I'm a broken record on this, so you may have seen me point it out before, but NNTP started dying in the mid-late 1990s, when binaries took over. It was extraordinarily difficult to keep reliable full-feed binaries (NNTP is the dumbest conceivable way to share large binaries), and if you couldn't do that, customers would yell and ultimately abandon your service for a cheaper one, while opting for more centralized Internet NNTP services.
Ultimately I think the web would have eaten Usenet anyways, but it's a shame; we were Freenix-competitive (I think I independently invented the INN history cache), and that was some of the most fun I've had doing systems engineering work.
> I'm a broken record on this, so you may have seen me point it out before, but NNTP started dying in the mid-late 1990s,
I didn't start posting to usenet before 1999 and was a regular poster in a few groups from that time up till around 2014. Excluding spam, what was the activity level of groups before and after eternal september?
> It was extraordinarily difficult to keep reliable full-feed binaries
I don't understand why ISPs wouldn't just limit their newsfeed to the text only newsgroups? Did peering arrangments require one to also provide binary newsgroup access? IME, ISP and university news servers had mediocre binary completion rates at best. If someone wanted binaries, they could always subscribe to one of the paid newsfeeds that provided better completion. So I don't really see the incentive for providing binary access at all at an ISP/educational institution level.
That was exactly what Universities where doing here in the 90's. We didn't have physical disk space or bandwidth for a complete feed, but where able to provide all the non-binary groups in the main top levels (including alt.*).
The ISPs needed the binaries though, because that was all they were used for. People read the text on their Uni systems, where they got free dialup, rather than chew up their ISP connection time quotas.
> People read the text on their Uni systems, where they got free dialup, rather than chew up their ISP connection time quotas.
At dialup speeds, the only practical binaries one could download would be images. mp3 files were practically the upper limit of file size one could download. Beyond that, articles would expire off the server before they could be downloaded.
Without broadband and better completion rates, which commercial ISPs didn't really provide (especially the latter), customers probably wouldn't really try using their usenet feed for that purpose when they had other alternatives for binaries.
I just used my ISP's usenet access for text groups until they discontinued it.
If you disabled binaries, customers would get angrier than if you simply didn't provide Usenet at all. Nobody that cared about Usenet would sign up to a provider that didn't provide full feeds. I agree that it's irrational, but it also destroyed Usenet, a couple years earlier than I think it would have otherwise.
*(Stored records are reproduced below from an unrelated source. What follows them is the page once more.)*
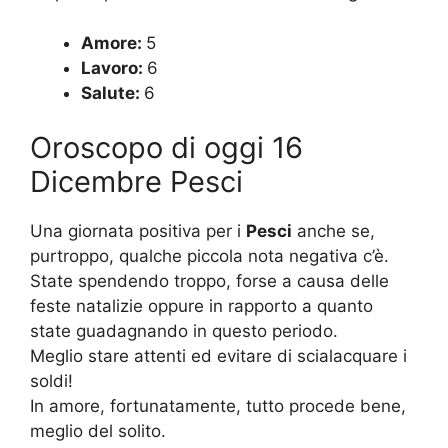
Amore:
5
Lavoro:
6
Salute:
6
Oroscopo di oggi 16
Dicembre Pesci
Una giornata positiva per i
Pesci
anche se,
purtroppo, qualche piccola nota negativa c’è.
State spendendo troppo, forse a causa delle
feste natalizie oppure in rapporto a quanto
state guadagnando in questo periodo.
Meglio stare attenti ed evitare di scialacquare i
soldi!
In amore, fortunatamente, tutto procede bene,
meglio del solito.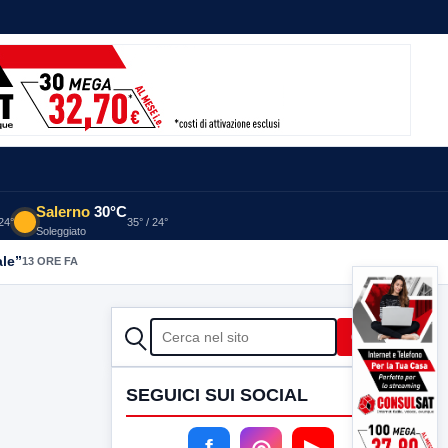
Salerno
30°C
 24°
35° / 24°
Soleggiato
ale”
13 ORE FA
CERCA
Cerca
SEGUICI SUI SOCIAL
f
◎
▶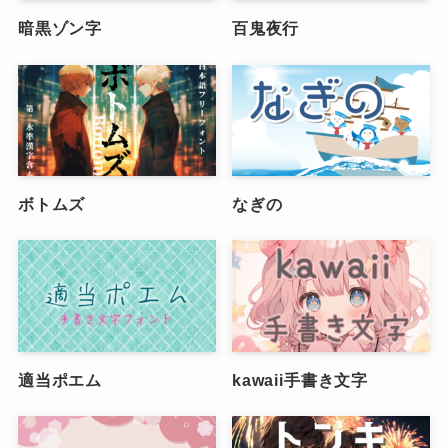
暗黒ゾン字
百鬼夜行
ボトムズ
なぎの
適当ポエム
kawaii手書き文字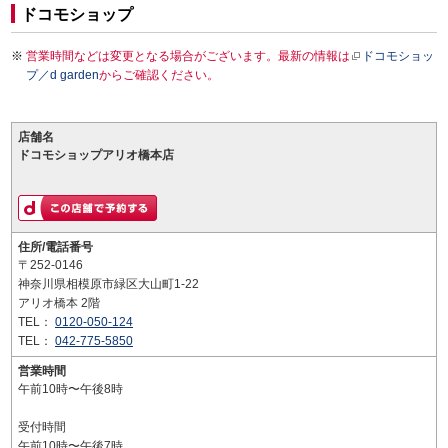
ドコモショップ
営業時間などは変更となる場合がございます。最新の情報は
ドコモショッ
プ／d garden
からご確認ください。
店舗名
ドコモショップアリオ橋本店
住所/電話番号
〒252-0146
神奈川県相模原市緑区大山町1-22
アリオ橋本 2階
TEL：
0120-050-124
TEL：
042-775-5850
営業時間
午前10時〜午後8時
受付時間
午前10時〜午後7時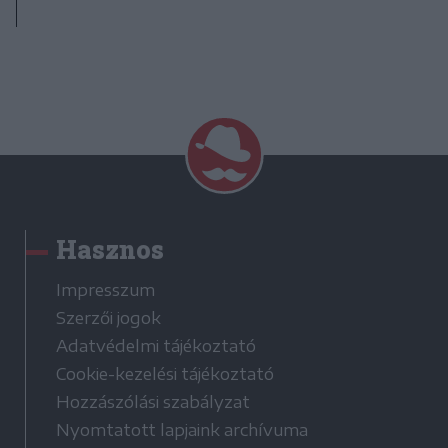
Hasznos
Impresszum
Szerzői jogok
Adatvédelmi tájékoztató
Cookie-kezelési tájékoztató
Hozzászólási szabályzat
Nyomtatott lapjaink archívuma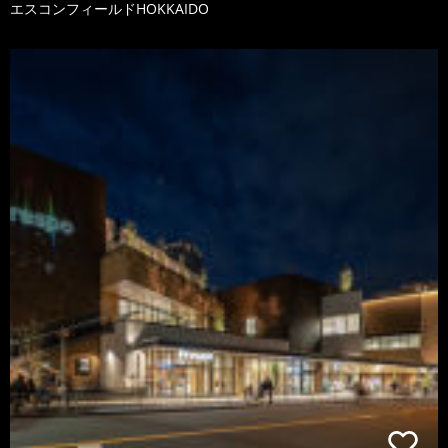
エスコンフィールドHOKKAIDO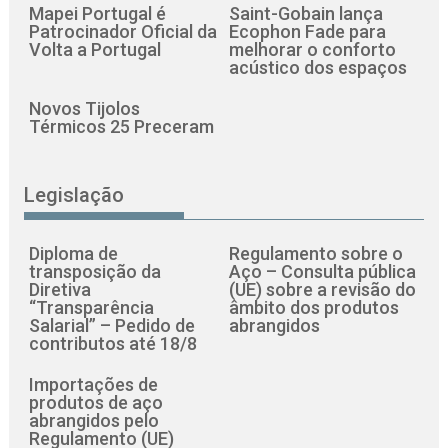
Mapei Portugal é
Saint-Gobain lança
Patrocinador Oficial da
Ecophon Fade para
Volta a Portugal
melhorar o conforto
acústico dos espaços
Novos Tijolos
Térmicos 25 Preceram
Legislação
Diploma de
Regulamento sobre o
transposição da
Aço – Consulta pública
Diretiva
(UE) sobre a revisão do
“Transparência
âmbito dos produtos
Salarial” – Pedido de
abrangidos
contributos até 18/8
Importações de
produtos de aço
abrangidos pelo
Regulamento (UE)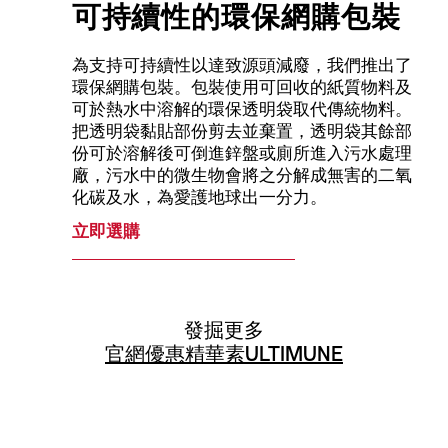
可持續性的環保網購包裝
為支持可持續性以達致源頭減廢，我們推出了
環保網購包裝。包裝使用可回收的紙質物料及
可於熱水中溶解的環保透明袋取代傳統物料。
把透明袋黏貼部份剪去並棄置，透明袋其餘部
份可於溶解後可倒進鋅盤或廁所進入污水處理
廠，污水中的微生物會將之分解成無害的二氧
化碳及水，為愛護地球出一分力。
立即選購
發掘更多
官網優惠
精華素
ULTIMUNE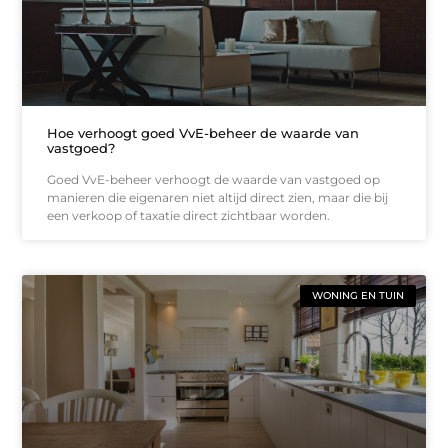
Hoe verhoogt goed VvE-beheer de waarde van
vastgoed?
Goed VvE-beheer verhoogt de waarde van vastgoed op
manieren die eigenaren niet altijd direct zien, maar die bij
een verkoop of taxatie direct zichtbaar worden.
WONING EN TUIN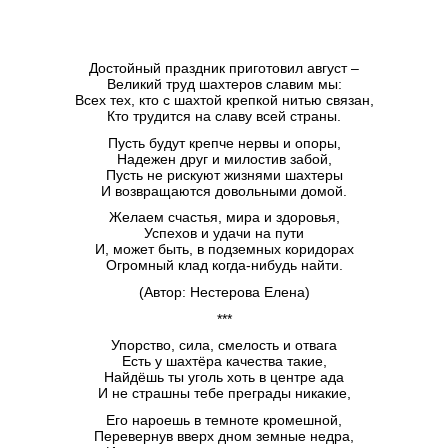
Достойный праздник приготовил август –
Великий труд шахтеров славим мы:
Всех тех, кто с шахтой крепкой нитью связан,
Кто трудится на славу всей страны.
Пусть будут крепче нервы и опоры,
Надежен друг и милостив забой,
Пусть не рискуют жизнями шахтеры
И возвращаются довольными домой.
Желаем счастья, мира и здоровья,
Успехов и удачи на пути
И, может быть, в подземных коридорах
Огромный клад когда-нибудь найти.
(Автор: Нестерова Елена)
***
Упорство, сила, смелость и отвага
Есть у шахтёра качества такие,
Найдёшь ты уголь хоть в центре ада
И не страшны тебе преграды никакие,
Его нароешь в темноте кромешной,
Перевернув вверх дном земные недра,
For what it's worth, I never called my ISP's customer support to complain about bad completion rates on Usenet. Logically, people would have found other ways to download what they wanted, either by finding an alternate source, or another usenet feed to replace or combine with their ISP's.
What really took down usenet was when Andrew Cuomo, back when he was the state attorney general of New York, made a deal with several major ISPs to restrict access to child porn via usenet.
This lead to many ISPs discontinuing their usenet service, which in turn lead decreased the number of people posting to text groups. Within a few years of that happening, practically all the regular posters in the groups I used to frequent just stopped posting. Those same groups now only have spam posted every several weeks based on what I've seen via google groups. Prior to that, these groups had plenty of active discussions going back to the mid '90s and earlier.
I was the tech lead at the most popular ISP in Chicago in the mid-late 1990s and I assure you that people complained, on Usenet, in email, and in phone calls. And we kept a full feed!
Ultimately I think the web would have eaten Usenet anyways, but it's a shame; we were Freenix-competitive (I think I independently invented the INN history cache), and that was some of the most fun I've had doing systems engineering work.